» **Qué hacer**
¿Qué líneas de los registros contienen la cadena "public"? Localízalas y cópialas todas.

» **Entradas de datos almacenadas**
◇ ◇ ◇ ◇
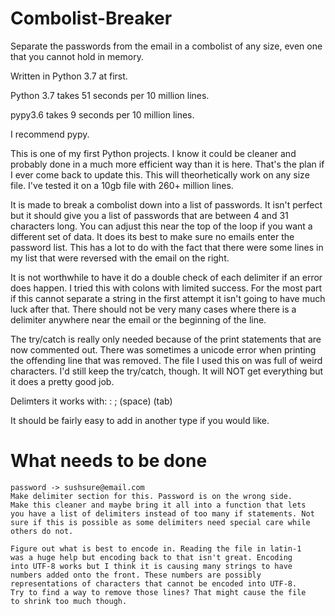 # Combolist-Breaker
Separate the passwords from the email in a combolist of any size, even one that you cannot hold in memory.

Written in Python 3.7 at first.

Python 3.7 takes 51 seconds per 10 million lines.

pypy3.6 takes 9 seconds per 10 million lines.

I recommend pypy.


This is one of my first Python projects. I know it could be cleaner and 
probably done in a much more efficient way than it is here. That's the 
plan if I ever come back to update this. This will theorhetically work
on any size file. I've tested it on a 10gb file with 260+ million lines.


It is made to break a combolist down into a list of passwords.
It isn't perfect but it should give you a list of passwords that are
between 4 and 31 characters long. You can adjust this near the top
of the loop if you want a different set of data. It does its best
to make sure no emails enter the password list. This has a lot to do
with the fact that there were some lines in my list that were reversed
with the email on the right.


It is not worthwhile to have it do a double check of each delimiter
if an error does happen. I tried this with colons with limited success.
For the most part if this cannot separate a string in the first attempt
it isn't going to have much luck after that. There should not be very
many cases where there is a delimiter anywhere near the email or the
beginning of the line.



The try/catch is really only needed because of the print statements
that are now commented out. There was sometimes a unicode error when
printing the offending line that was removed. The file I used this on
was full of weird characters. I'd still keep the try/catch, though.
It will NOT get everything but it does a pretty good job.


Delimters it works with:
    :
    ;
    (space)
    (tab)
    
It should be fairly easy to add in another type if you would like.

# What needs to be done


    password -> sushsure@email.com    
    Make delimiter section for this. Password is on the wrong side.
    Make this cleaner and maybe bring it all into a function that lets
    you have a list of delimiters instead of too many if statements. Not 
    sure if this is possible as some delimiters need special care while
    others do not. 
    
    Figure out what is best to encode in. Reading the file in latin-1
    was a huge help but encoding back to that isn't great. Encoding 
    into UTF-8 works but I think it is causing many strings to have
    numbers added onto the front. These numbers are possibly 
    representations of characters that cannot be encoded into UTF-8.
    Try to find a way to remove those lines? That might cause the file
    to shrink too much though.
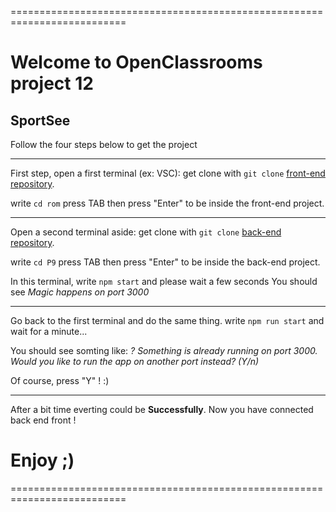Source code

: ==========================================================================

# Welcome to OpenClassrooms project 12

## SportSee

Follow the four steps below to get the project

---

First step, open a first terminal (ex: VSC):
get clone with `git clone` [front-end repository](https://rominmanogil.github.com).

write `cd rom` press TAB then press "Enter" to be inside the front-end project.

---

Open a second terminal aside:
get clone with `git clone` [back-end repository](https://p9-front-end.com).

write `cd P9` press TAB then press "Enter" to be inside the back-end project.

In this terminal, write `npm start` and please wait a few seconds
You should see _Magic happens on port 3000_

---

Go back to the first terminal and do the same thing.
write `npm run start` and wait for a minute...

You should see somting like:
_? Something is already running on port 3000._
_Would you like to run the app on another port instead? (Y/n)_

Of course, press "Y" ! :)

---

After a bit time everting could be **Successfully**.
Now you have connected back end front !

# Enjoy ;)

==========================================================================
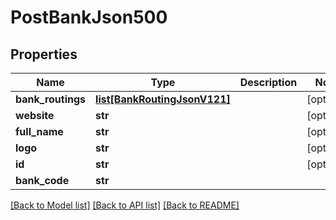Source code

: # PostBankJson500

## Properties
Name | Type | Description | Notes
------------ | ------------- | ------------- | -------------
**bank_routings** | [**list[BankRoutingJsonV121]**](BankRoutingJsonV121.md) |  | [optional] 
**website** | **str** |  | [optional] 
**full_name** | **str** |  | [optional] 
**logo** | **str** |  | [optional] 
**id** | **str** |  | [optional] 
**bank_code** | **str** |  | 

[[Back to Model list]](../README.md#documentation-for-models) [[Back to API list]](../README.md#documentation-for-api-endpoints) [[Back to README]](../README.md)


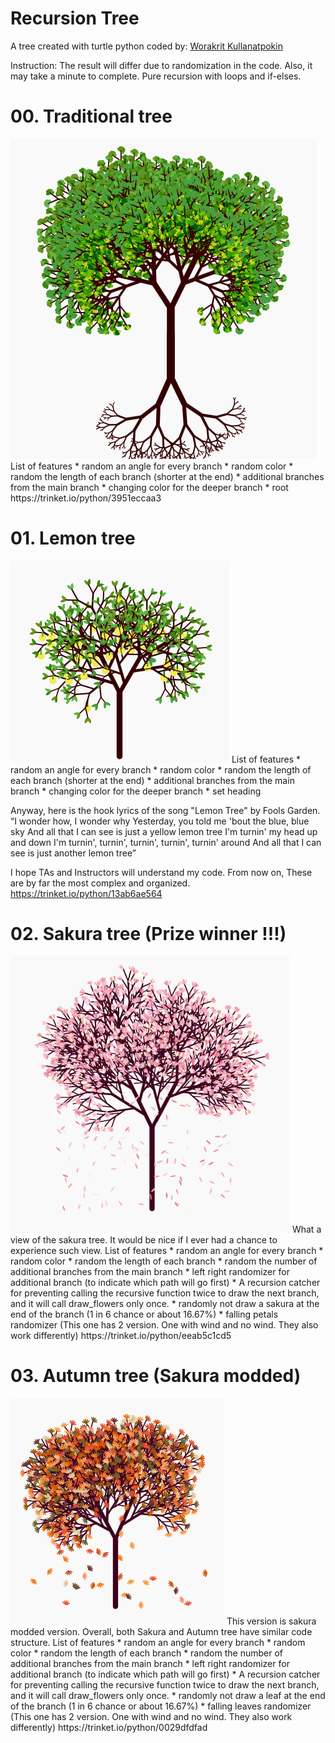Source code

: # Recursion Tree
A tree created with turtle python
coded by: [Worakrit Kullanatpokin](https://github.com/uzimpp)

Instruction: The result will differ due to randomization in the code. Also, it may take a minute to complete. Pure recursion with loops and if-elses.

# 00. Traditional tree
<img src="public/img/traditional.png">
List of features
* random an angle for every branch
* random color
* random the length of each branch (shorter at the end)
* additional branches from the main branch
* changing color for the deeper branch
* root
https://trinket.io/python/3951eccaa3


# 01. Lemon tree
<img src="public/img/lemon.png">
List of features
* random an angle for every branch
* random color
* random the length of each branch (shorter at the end)
* additional branches from the main branch
* changing color for the deeper branch
* set heading

Anyway, here is the hook lyrics of the song "Lemon Tree" by Fools Garden.
“I wonder how, I wonder why
Yesterday, you told me 'bout the blue, blue sky
And all that I can see is just a yellow lemon tree
I'm turnin' my head up and down
I'm turnin', turnin', turnin', turnin', turnin' around
And all that I can see is just another lemon tree”

I hope TAs and Instructors will understand my code. From now on, These are by far the most complex and organized.
https://trinket.io/python/13ab6ae564


# 02. Sakura tree (Prize winner !!!)
<img src="public/img/sakura.png">
What a view of the sakura tree. It would be nice if I ever had a chance to experience such view.
List of features
* random an angle for every branch
* random color
* random the length of each branch
* random the number of additional branches from the main branch
* left right randomizer for additional branch (to indicate which path will go first)
* A recursion catcher for preventing calling the recursive function twice to draw the next branch, and it will call draw_flowers only once.
* randomly not draw a sakura at the end of the branch (1 in 6 chance or about 16.67%)
* falling petals randomizer (This one has 2 version. One with wind and no wind. They also work differently)
https://trinket.io/python/eeab5c1cd5


# 03. Autumn tree (Sakura modded)
<img src="public/img/autumn.png">
This version is sakura modded version. Overall, both Sakura and Autumn tree have similar code structure.
List of features
* random an angle for every branch
* random color
* random the length of each branch
* random the number of additional branches from the main branch
* left right randomizer for additional branch (to indicate which path will go first)
* A recursion catcher for preventing calling the recursive function twice to draw the next branch, and it will call draw_flowers only once.
* randomly not draw a leaf at the end of the branch (1 in 6 chance or about 16.67%)
* falling leaves randomizer (This one has 2 version. One with wind and no wind. They also work differently)
https://trinket.io/python/0029dfdfad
◇ ◇ ◇ ◇
» **Solución desarrollada**
<img src="public/img/traditional.png">
<img src="public/img/lemon.png">
<img src="public/img/sakura.png">
<img src="public/img/autumn.png">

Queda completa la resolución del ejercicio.